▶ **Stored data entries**
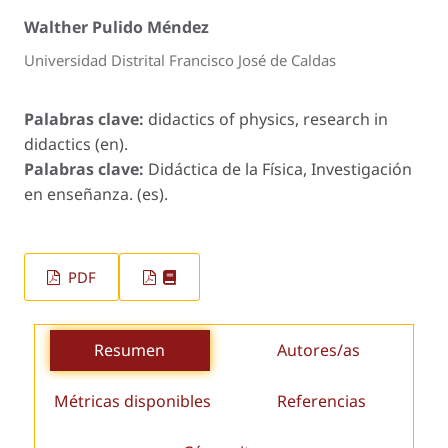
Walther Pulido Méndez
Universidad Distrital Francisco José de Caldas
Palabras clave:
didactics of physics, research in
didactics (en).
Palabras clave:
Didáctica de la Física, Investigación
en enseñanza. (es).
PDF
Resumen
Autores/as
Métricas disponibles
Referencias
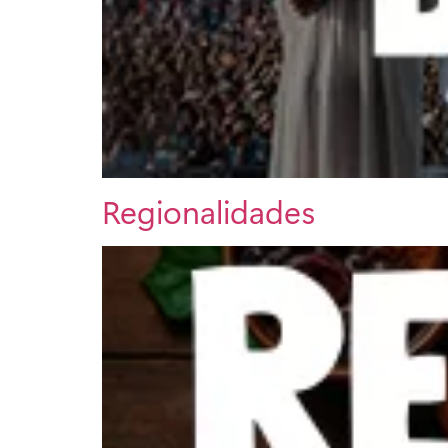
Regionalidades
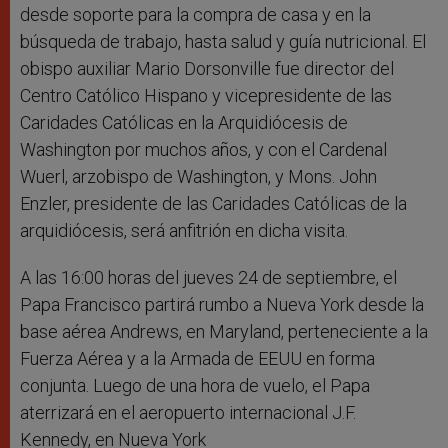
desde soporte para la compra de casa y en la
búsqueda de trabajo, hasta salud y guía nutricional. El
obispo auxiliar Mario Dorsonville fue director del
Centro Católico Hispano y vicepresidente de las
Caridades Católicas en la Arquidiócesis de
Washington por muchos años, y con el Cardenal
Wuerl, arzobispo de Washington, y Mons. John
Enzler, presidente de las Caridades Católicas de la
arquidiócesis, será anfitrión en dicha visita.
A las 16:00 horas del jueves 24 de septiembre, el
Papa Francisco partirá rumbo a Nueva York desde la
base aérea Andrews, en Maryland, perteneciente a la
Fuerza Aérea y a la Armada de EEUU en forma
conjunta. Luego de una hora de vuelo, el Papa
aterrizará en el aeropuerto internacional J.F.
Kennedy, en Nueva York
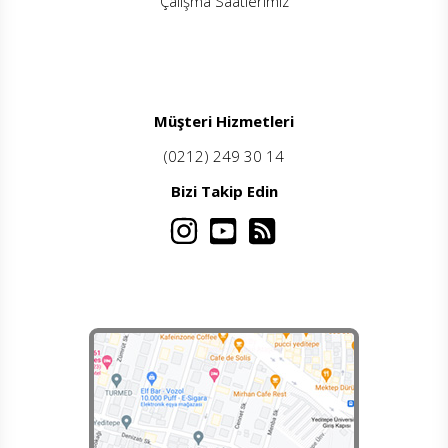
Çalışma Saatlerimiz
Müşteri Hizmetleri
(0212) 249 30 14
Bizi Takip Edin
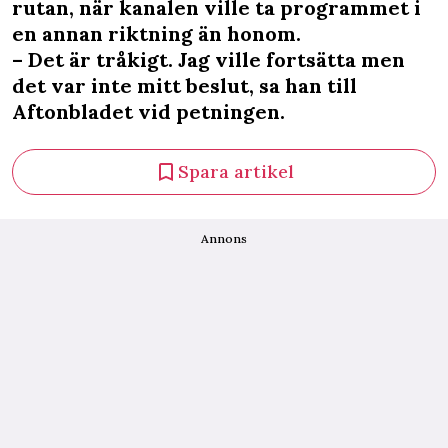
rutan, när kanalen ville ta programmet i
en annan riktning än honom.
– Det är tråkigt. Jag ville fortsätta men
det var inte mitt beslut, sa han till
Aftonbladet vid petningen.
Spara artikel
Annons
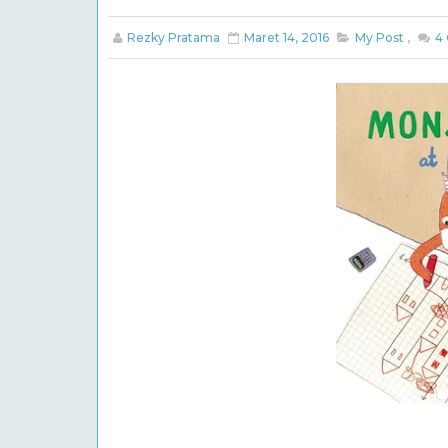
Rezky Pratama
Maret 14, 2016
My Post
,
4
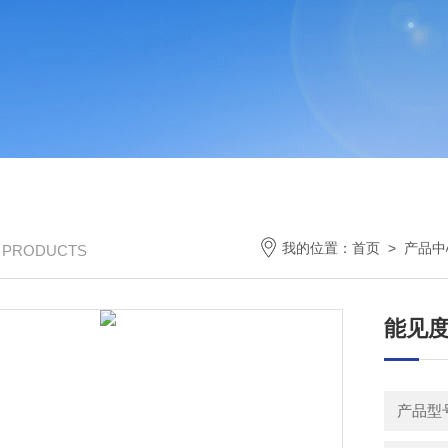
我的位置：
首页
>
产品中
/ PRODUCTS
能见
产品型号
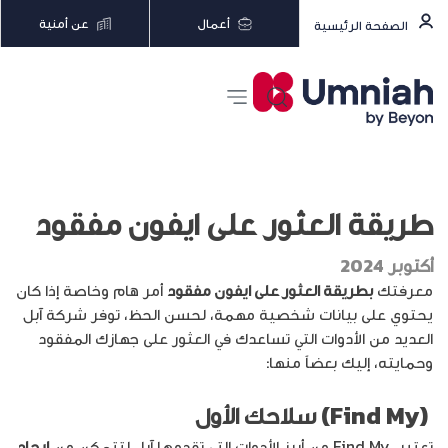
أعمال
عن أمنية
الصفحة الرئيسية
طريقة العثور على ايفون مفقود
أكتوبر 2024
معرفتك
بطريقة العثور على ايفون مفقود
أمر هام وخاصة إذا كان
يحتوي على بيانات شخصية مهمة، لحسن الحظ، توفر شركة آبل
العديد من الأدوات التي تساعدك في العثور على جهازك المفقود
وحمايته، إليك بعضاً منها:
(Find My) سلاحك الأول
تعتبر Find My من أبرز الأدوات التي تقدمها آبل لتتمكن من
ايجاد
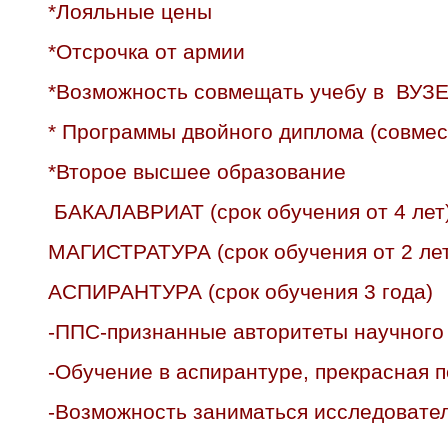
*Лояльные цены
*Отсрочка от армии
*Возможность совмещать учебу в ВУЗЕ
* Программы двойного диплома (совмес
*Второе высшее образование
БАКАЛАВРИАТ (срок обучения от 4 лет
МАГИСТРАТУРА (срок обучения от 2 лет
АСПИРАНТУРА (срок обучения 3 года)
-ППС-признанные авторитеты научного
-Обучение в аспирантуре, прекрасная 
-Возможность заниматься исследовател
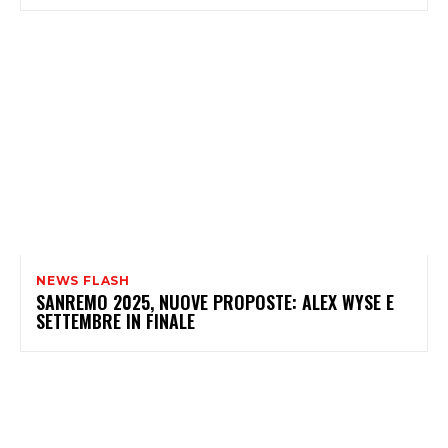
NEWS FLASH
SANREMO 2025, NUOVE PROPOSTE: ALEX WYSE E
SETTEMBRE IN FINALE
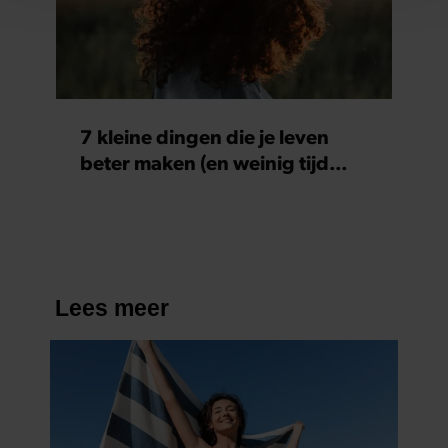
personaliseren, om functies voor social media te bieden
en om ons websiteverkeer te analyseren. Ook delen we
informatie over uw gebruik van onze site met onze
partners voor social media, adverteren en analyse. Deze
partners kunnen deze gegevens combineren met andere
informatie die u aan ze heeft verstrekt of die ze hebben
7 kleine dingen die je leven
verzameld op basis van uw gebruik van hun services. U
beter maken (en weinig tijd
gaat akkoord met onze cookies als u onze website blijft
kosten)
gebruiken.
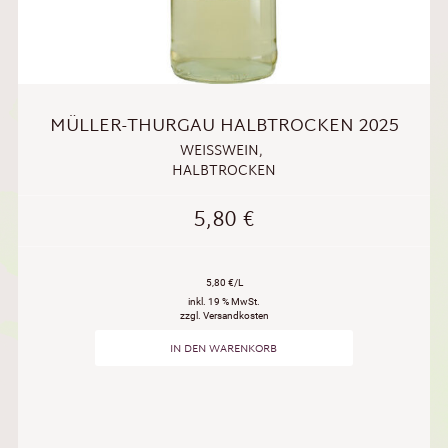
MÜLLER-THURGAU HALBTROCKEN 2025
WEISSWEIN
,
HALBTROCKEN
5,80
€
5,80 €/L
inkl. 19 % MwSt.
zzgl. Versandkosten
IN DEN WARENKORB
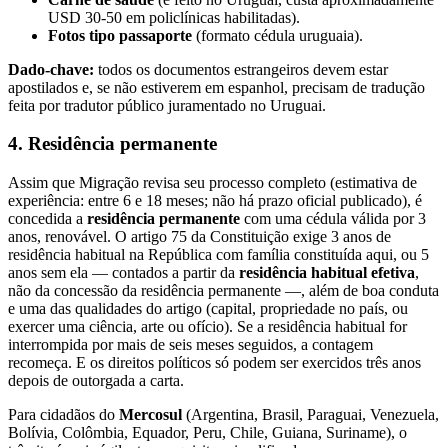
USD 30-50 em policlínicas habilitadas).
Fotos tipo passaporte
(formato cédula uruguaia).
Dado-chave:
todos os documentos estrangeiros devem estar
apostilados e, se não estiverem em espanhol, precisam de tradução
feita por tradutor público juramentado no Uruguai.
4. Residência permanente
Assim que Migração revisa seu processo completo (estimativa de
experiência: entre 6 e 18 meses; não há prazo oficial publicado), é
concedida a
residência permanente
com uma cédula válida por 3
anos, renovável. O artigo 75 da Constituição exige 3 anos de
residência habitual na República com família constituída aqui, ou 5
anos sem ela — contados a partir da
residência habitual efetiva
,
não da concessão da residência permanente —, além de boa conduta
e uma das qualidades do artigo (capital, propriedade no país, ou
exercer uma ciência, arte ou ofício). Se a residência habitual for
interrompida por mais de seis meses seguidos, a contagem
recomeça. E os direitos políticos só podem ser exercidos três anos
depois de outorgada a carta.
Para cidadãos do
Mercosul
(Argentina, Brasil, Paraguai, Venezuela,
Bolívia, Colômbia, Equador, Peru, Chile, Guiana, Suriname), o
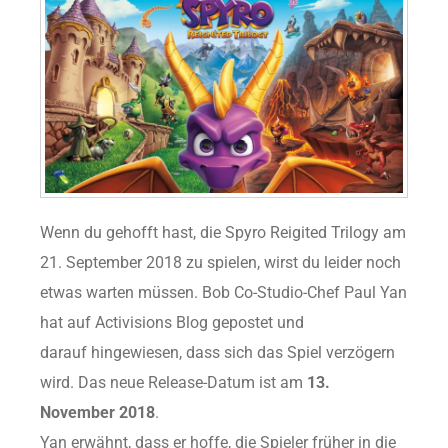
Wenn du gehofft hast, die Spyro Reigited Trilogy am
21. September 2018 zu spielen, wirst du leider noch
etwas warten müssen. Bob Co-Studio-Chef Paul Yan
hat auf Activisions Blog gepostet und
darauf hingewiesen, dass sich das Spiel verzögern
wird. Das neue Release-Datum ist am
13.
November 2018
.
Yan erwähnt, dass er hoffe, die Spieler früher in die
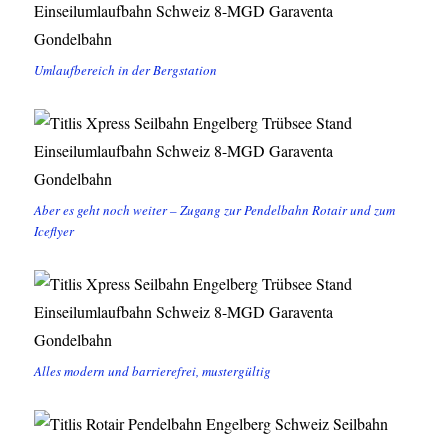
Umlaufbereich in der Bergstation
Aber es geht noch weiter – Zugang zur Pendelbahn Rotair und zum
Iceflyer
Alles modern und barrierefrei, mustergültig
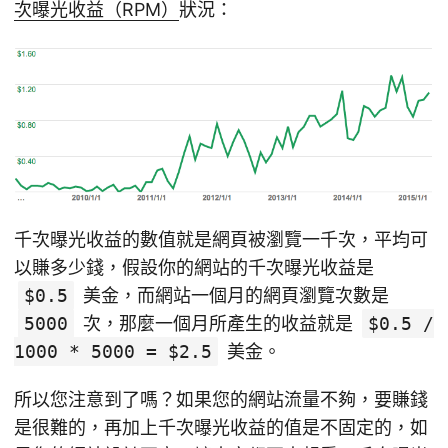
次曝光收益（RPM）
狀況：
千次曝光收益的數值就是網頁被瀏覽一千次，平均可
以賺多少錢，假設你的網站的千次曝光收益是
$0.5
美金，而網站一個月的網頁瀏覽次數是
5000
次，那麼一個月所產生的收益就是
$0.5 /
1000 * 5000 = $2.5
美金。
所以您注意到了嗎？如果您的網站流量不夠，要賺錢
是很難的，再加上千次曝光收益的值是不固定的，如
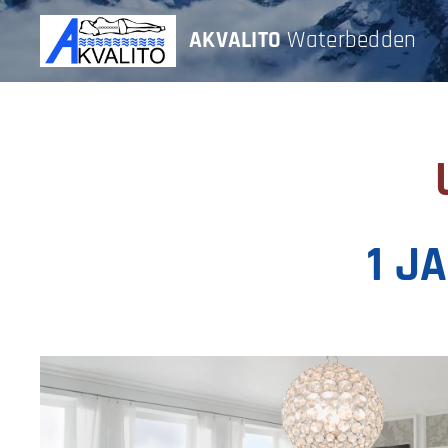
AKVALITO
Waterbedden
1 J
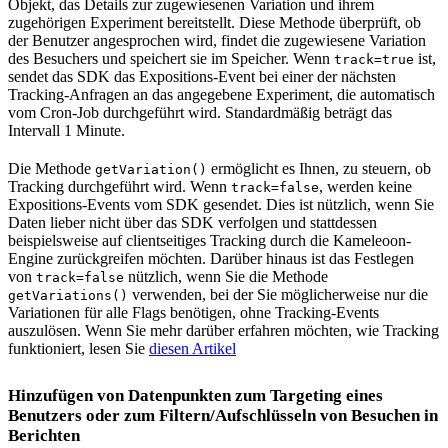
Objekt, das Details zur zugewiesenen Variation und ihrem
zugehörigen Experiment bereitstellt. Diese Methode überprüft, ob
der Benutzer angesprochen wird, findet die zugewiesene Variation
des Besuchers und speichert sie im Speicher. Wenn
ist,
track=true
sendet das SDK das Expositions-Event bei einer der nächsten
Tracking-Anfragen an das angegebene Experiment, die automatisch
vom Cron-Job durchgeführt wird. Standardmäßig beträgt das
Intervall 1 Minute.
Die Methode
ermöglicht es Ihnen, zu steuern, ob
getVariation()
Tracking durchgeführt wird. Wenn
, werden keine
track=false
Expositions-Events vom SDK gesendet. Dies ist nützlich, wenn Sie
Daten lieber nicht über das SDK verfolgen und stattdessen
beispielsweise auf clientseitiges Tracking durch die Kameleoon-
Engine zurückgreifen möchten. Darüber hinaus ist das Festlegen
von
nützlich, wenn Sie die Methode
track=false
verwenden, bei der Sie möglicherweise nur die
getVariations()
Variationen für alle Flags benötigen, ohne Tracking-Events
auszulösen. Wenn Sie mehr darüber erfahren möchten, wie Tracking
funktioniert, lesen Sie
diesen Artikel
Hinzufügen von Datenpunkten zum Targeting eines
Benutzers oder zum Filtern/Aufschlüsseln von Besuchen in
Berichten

▶ **How to complete this task**
Convert the lines of the records starting at the one containing "personaliseren, om functies" and ending at the one containing "IN DEN WARENKORB", both included, into a JSON list of strings with one string per line and no blank lines. Leave the pictures out.

▶ **Exercise output**
[
  "personaliseren, om functies voor social media te bieden",
  "en om ons websiteverkeer te analyseren. Ook delen we",
  "informatie over uw gebruik van onze site met onze",
  "partners voor social media, adverteren en analyse. Deze",
  "partners kunnen deze gegevens combineren met andere",
  "informatie die u aan ze heeft verstrekt of die ze hebben",
  "7 kleine dingen die je leven",
  "verzameld op basis van uw gebruik van hun services. U",
  "beter maken (en weinig tijd",
  "gaat akkoord met onze cookies als u onze website blijft",
  "kosten)",
  "gebruiken.",
  "MÜLLER-THURGAU HALBTROCKEN 2025",
  "WEISSWEIN",
  ",",
  "HALBTROCKEN",
  "5,80",
  "€",
  "5,80 €/L",
  "inkl. 19 % MwSt.",
  "zzgl. Versandkosten",
  "IN DEN WARENKORB"
]